For the study a systematic review of literature is done to develop knowledge about the current understanding of the topic and also to identify the gaps in knowledge. Academic literature from peer reviewed journals has been searched for through database libraries such as JSTOR, JSTOR, ProQuest and Cochrane online library and Google Scholar. Studies made in the last five years and published in English were selected for the review and the data was thematically analyzed for the study.

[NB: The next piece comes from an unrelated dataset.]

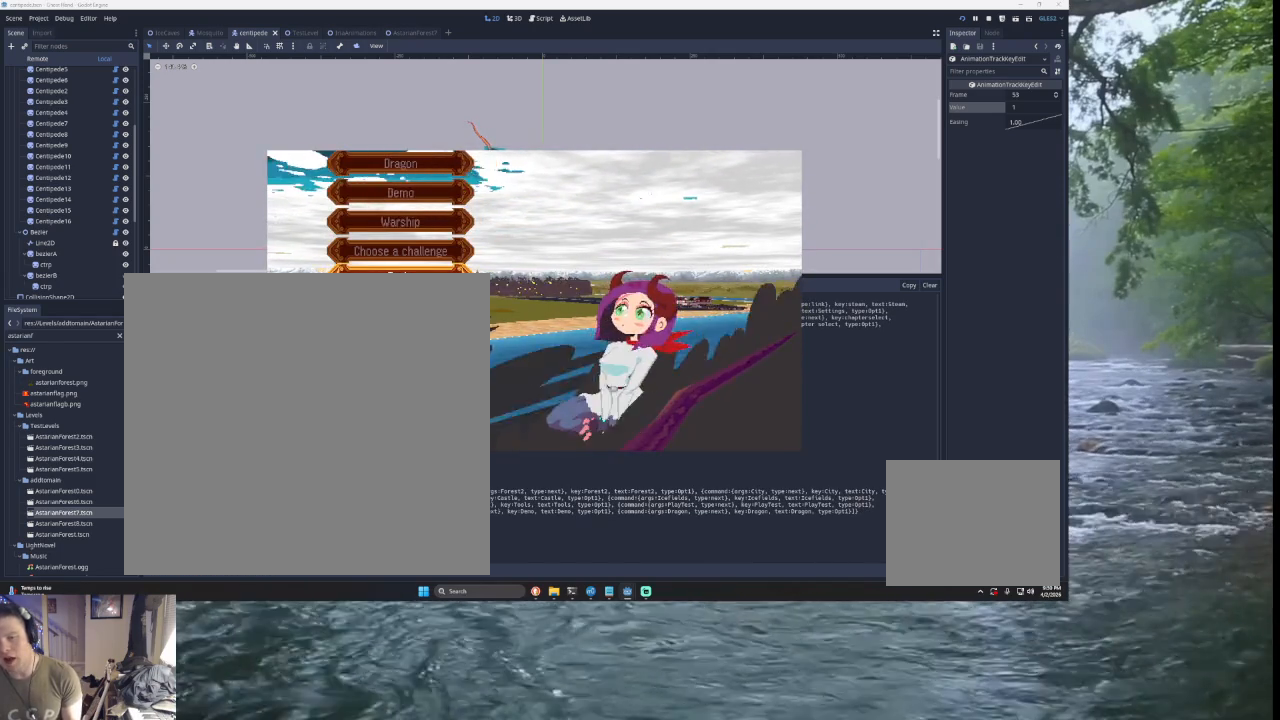
{"buttons": [], "left_stick": "center", "right_stick": "center", "events": []}
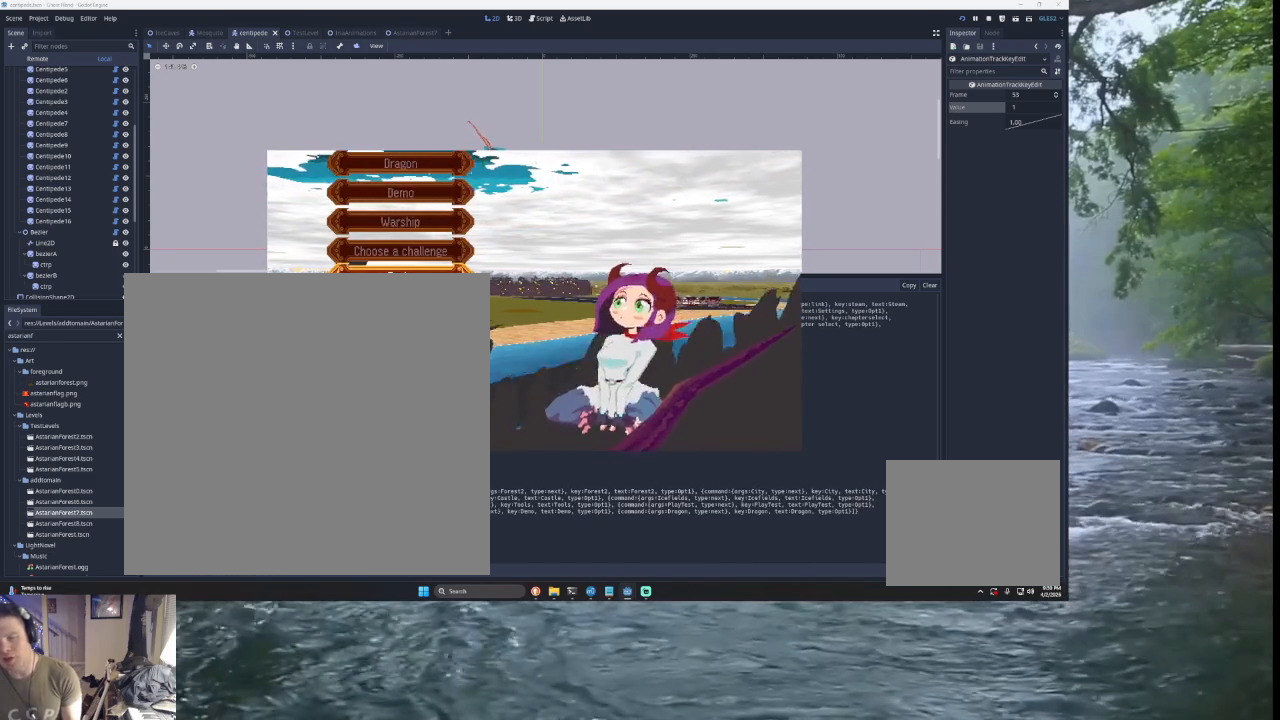
{"buttons": [], "left_stick": "center", "right_stick": "center", "events": [[167, "left_stick", "up"], [300, "left_stick", "center"]]}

Organic Volatile Compounds
From the study, the diversity of plant pollinator interactions was identified and how the plants attract the pollinators through visual or olfactory cues. The reproductive strategies of the plants that help the plants to achieve reproductive success and complete the process of pollination successfully are also discussed. Discussions on the evolutionary importance of out crossing was made to relate how cross pollination supports Outcrossing and fitness of the species. Different plant adaptations to secure cross pollination were then outlined to provide context to the adaptations and co evolution of plant and animal characteristics.
The commensalic interaction between Amorphophallus sp and Silphidae beetles were also analyzed from the literature to describe how the relationship works, and how the pollination occurs in Amorphophallus with the aid of the beetles. The olfactory attractants used by Amorphophallus to attract beetles was also identified from different studies and compared to the volatile organic compounds released for decomposing organic matter to study the similarities. Recent studies on the relation between the two species were also discussed briefly followed by how the relation impacts the distribution of either species to fully understand the impact of the relation on the survivability of the species.